Public access barristers join forces with debt solutions business to offer fixed-fee representation
Maskew: working closely with Debt Rescue Solutions
A group of public access barristers have formed a partnership with a debt solutions company to provide debtors with fixed-fee court representation that they could otherwise not afford.
ShenSmith Barristers – which provides marketing, administration and clerking services for public access barristers – is working with Debt Rescue Solutions (DRS), whose co-founder told Legal Futures that its clients faced a “total inequality of arms” when representing themselves, as they invariably have to do.
Heenan Gray said that, even though DRS has had success challenging debt collection agencies that could not validate their claims in court, its work with debtors made him realise how much they needed professional representation, as litigants in person were at “a distinct disadvantage” the moment they walked into court.
“Some of these people don’t even know how to fill in the acknowledgement of service and get a county court judgment against them by default,” he said, stressing that DRS was not about debt avoidance.
DRS handles the preparatory work, potentially with some pro bono input from ShenSmith, before handing the case over for court, where it is handled for a “low fixed fee”.
There are also plans for ShenSmith barristers to provide webinars and online surgeries for debtors, accessible through the DRS website for a small subscription charge.
Jonathan Maskew, co-founder and director at ShenSmith, said the cases handled in a pilot of the scheme had been a success.

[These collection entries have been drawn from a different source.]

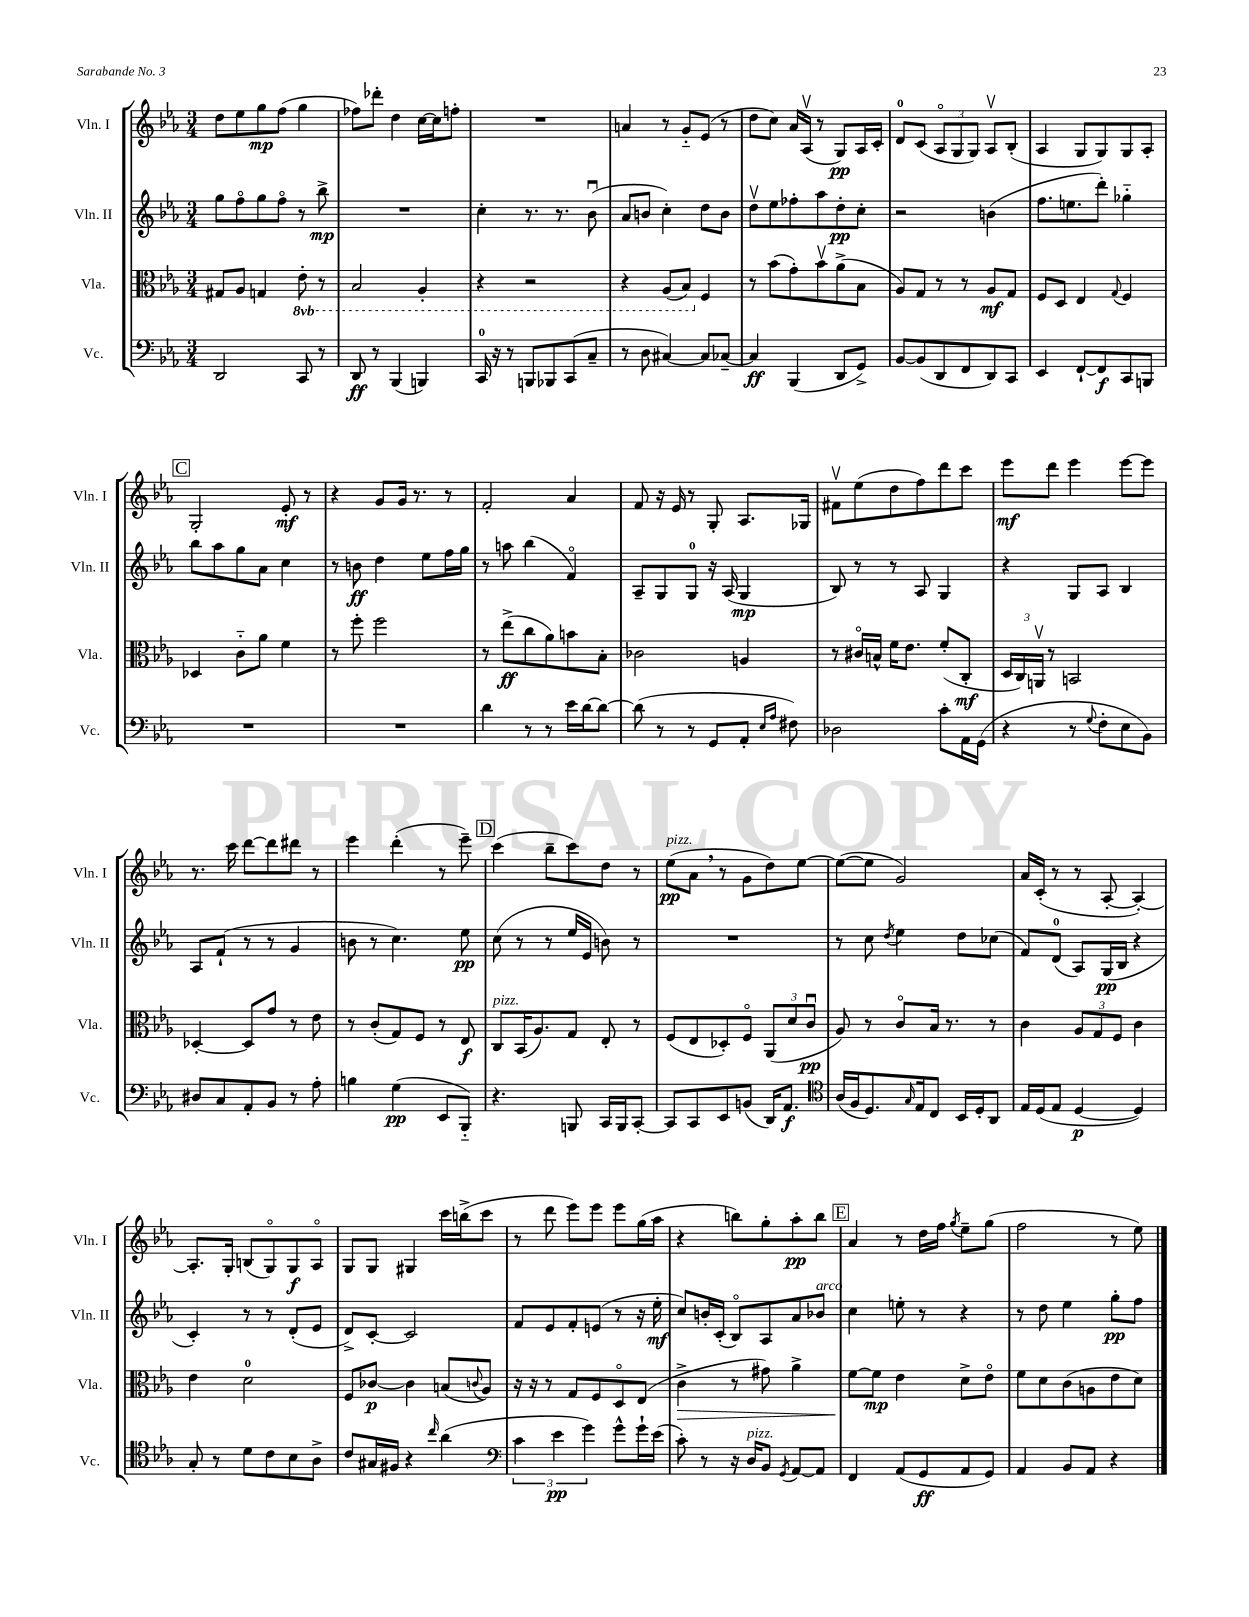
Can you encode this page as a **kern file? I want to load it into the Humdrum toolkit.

**kern	**kern	**kern	**kern
*staff4	*staff3	*staff2	*staff1
*clefF4	*clefC3	*clefG2	*clefG2
*k[b-e-a-]	*k[b-e-a-]	*k[b-e-a-]	*k[b-e-a-]
*M3/4	*M3/4	*M3/4	*M3/4
2DD	8G#	8gg	8dd
.	8A-	8ffo	8ee-
.	4G	8gg	8gg
.	.	8ffo	(8ff
8CC	8E-'	8r	4gg
8r	8r	8bb-^	.
=	=	=	=
8DD	2BB-	2.r	8ff-)
8r	.	.	8ddd-'
(4BBB-	.	.	4dd
4BBB)	4AA-'	.	[16cc
.	.	.	16cc]
.	.	.	8ff'
=	=	=	=
16CC	4r	4cc'	2.r
16r	.	.	.
8r	.	.	.
8BBB	2r	8.r	.
8BBB-	.	.	.
.	.	8.r	.
(8CC	.	.	.
8C~	.	(8b-u	.
=	=	=	=
8r	4r	8a-	4a
8D	.	8b	.
[4C#)	(8AA-	4cc')	8r
.	8BB-)	.	8g'~
8C#]	4F	8dd	(8e-
[8C-~	.	8b	8r
=	=	=	=
4C-]	8r	8ddv	8dd
.	(8b-	8ee-	8cc)
(4BBB-	8g')	8ff-'	16a-
.	.	.	(16A-v
.	8b-v	8aa-	8r
8DD	(8a-^	8dd'	8G)
8GG^)	8B-	8cc'	16A-
.	.	.	16c'
=	=	=	=
[8BB-	8A-)	2r	8d
(8BB-]	8G	.	(8c
8DD	8r	.	12A-o
.	.	.	12G
8FF	8r	.	.
.	.	.	12G)
8DD)	8A-	(4b	8A-v
8CC	8G	.	(8B-'
=	=	=	=
4EE-	8F	8.ff	4A-
.	8D	.	.
.	.	8.ee	.
[8FF`	4E-	.	8G
8FF]	.	8ddd')	8G)
.	8qqG	.	.
8CC	4F	4gg-'~	8G
8BBB	.	.	8A-'
=	=	=	=
2.r	4D-	8bb-	2G'
.	.	8aa-	.
.	8c'~	8gg	.
.	8a-	8a-	.
.	4f	4cc	8e-'
.	.	.	8r
=	=	=	=
2.r	8r	8r	4r
.	8ff'	8b	.
.	2ff	4dd	8g
.	.	.	16g
.	.	.	8.r
.	.	8ee-	.
.	.	16ff	8r
.	.	16gg	.
=	=	=	=
4d	8r	8r	2f'
.	(8ee-^	8aa	.
8r	8cc	(4bb-	.
8r	8a-)	.	.
16e-	8b	4fo)	4a-
[16d	.	.	.
8d_	8B-'	.	.
=	=	=	=
(8d]	2c-	8A-~	8f
8r	.	8G	16r
.	.	.	16e-
8r	.	8G	8r
8GG	.	16r	8G'
.	.	(16A-	.
8AA-'	4A	4G	8.A-
16qqE-	.	.	.
16qqA-	.	.	.
8F#)	.	.	.
.	.	.	16G-
=	=	=	=
2D-	8r	8B-)	8f#v
.	16c#o	8r	(8ee-
.	16B^^	.	.
.	16f	8r	8dd
.	8.e-	.	.
.	.	8A-	8ff)
8c'	(8f'	4G	8ddd
16AA-	8C'	.	8ccc
(16GG	.	.	.
=	=	=	=
4r	24D	4r	8eee-
.	24C)	.	.
.	24AAv	.	.
.	8r	.	8ddd
8r	2BB	8G	4eee-
8qqG	.	.	.
8F'	.	8A-	.
8E-	.	4B-	[8eee-
8BB-)	.	.	8eee-]
=	=	=	=
8D#	[4D-'	8A-	8.r
8C	.	(8f`	.
.	.	.	16ccc
8AA-'	8D-]	8r	[8ddd
8BB-	8g	8r	8ddd]
8r	8r	4g	8ddd#
8A-'	8e-	.	8r
=	=	=	=
4B	8r	8b	4eee-
.	(8c'	8r	.
(4G	8G)	4.cc)	(4ddd'
.	8F	.	.
8EE-	8r	.	8r
8BBB-'~)	8E-	8ee-	8eee-~)
=	=	=	=
4.r	8C	(8cc	(4ccc
.	(16BB-	8r	.
.	8.A-)	.	.
.	.	8r	8bb-~
8BBB	8G	16ee-	8ccc)
.	.	16e-	.
16CC	8E-'	8b)	8dd
16BBB	.	.	.
[8CC'	8r	8r	8r
=	=	=	=
8CC]	(8F	2.r	(8ee-
8CC	8E-	.	8a-
8EE-	8D-')	.	8r
(8BB	8Fo	.	8g
16DD)	(12AA-	.	8dd)
8.AA-	.	.	.
.	12d	.	.
.	.	.	[8ee-
.	12cu	.	.
=	=	=	=
*clefC4	*	*	*
(16A-	8A-)	8r	(8ee-_
16F	.	.	.
8.D)	8r	8cc	8ee-]
.	.	8qdd	.
.	8co	4ee-	2g)
16qqG	.	.	.
16E-	.	.	.
8C	16B-	.	.
.	8.r	.	.
16BB-	.	8dd	.
16D'	.	.	.
8AA-	8r	(8cc-	.
=	=	=	=
16E-	4c	8f)	16a-
(16D	.	.	(16c'
8E-	.	(8d	8r
[4D	12A-	8A-)	8r
.	12G	.	.
.	.	(16G	[8A-'
.	12F	.	.
.	.	16B-	.
4D])	4c	4r	4A-'_)
=	=	=	=
8G'	4e-	4c')	8.A-']
8r	.	.	.
.	.	.	16G'
8d	2d	8r	(8B
8c	.	8r	8Go)
8B-	.	(8d'	8G
8A-^	.	8e-	8A-o
=	=	=	=
8c	8F	8d^)	8G
16G#	[8c-	[8c'	8G
16F#	.	.	.
4r	4c-]	2c]	4G#
16qqcc	.	.	.
(4a-	(8B	.	16ccc
.	.	.	(16bb^
.	8qqc	.	.
.	8A-)	.	8ccc
=	=	=	=
*clefF4	*	*	*
6c	16r	8f	8r
.	16r	.	.
.	8r	8e-	8ddd
6e-	.	.	.
.	8G	8f'	8eee-)
6g)	.	.	.
.	8F	(8e	8eee-
8g^^	8Do	8r	8eee-
16g`	(8E-	16r	(16gg
(16e-	.	16ee-'	16aa-
=	=	=	=
8c')	4c^	8cc)	4r
8r	.	16b'	.
.	.	(16c'	.
16r	8r	8B-o)	8bb)
16D	.	.	.
8BB-	8g#)	8A-	8gg'
8qGG	.	.	.
[8AA-	4a-^	8a-	8aa-'
8AA-]	.	8b-	8bb
=	=	=	=
4FF	[8f	4cc	4a-
.	8f]	.	.
(8AA-	4e-	8ee'	8r
8GG	.	8r	16dd
.	.	.	16ff
.	.	.	8qgg
8AA-	8d^	4r	8ee-~
8GG)	8e-o	.	(8gg
=	=	=	=
4AA-	8f	8r	2ff
.	8d	8dd	.
8BB-	(8c	4ee-	.
8AA-	8A	.	.
4r	8e-	8gg'	8r
.	8d)	8ff	8ee-)
==	==	==	==
*-	*-	*-	*-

“We have been working closely with Debt Rescue Solutions over many months to provide a solution for those who often find themselves in difficult circumstances. [We believe] that access to justice is every citizen’s right and should be delivered in a responsive, effective and affordable manner.”
Mr Gray said DRS started off as a group of volunteers but after becoming “inundated” with requests for help, it could no longer operate on a voluntary basis. “They [debtors] need us and we are looking to the legal profession to support us,” he said.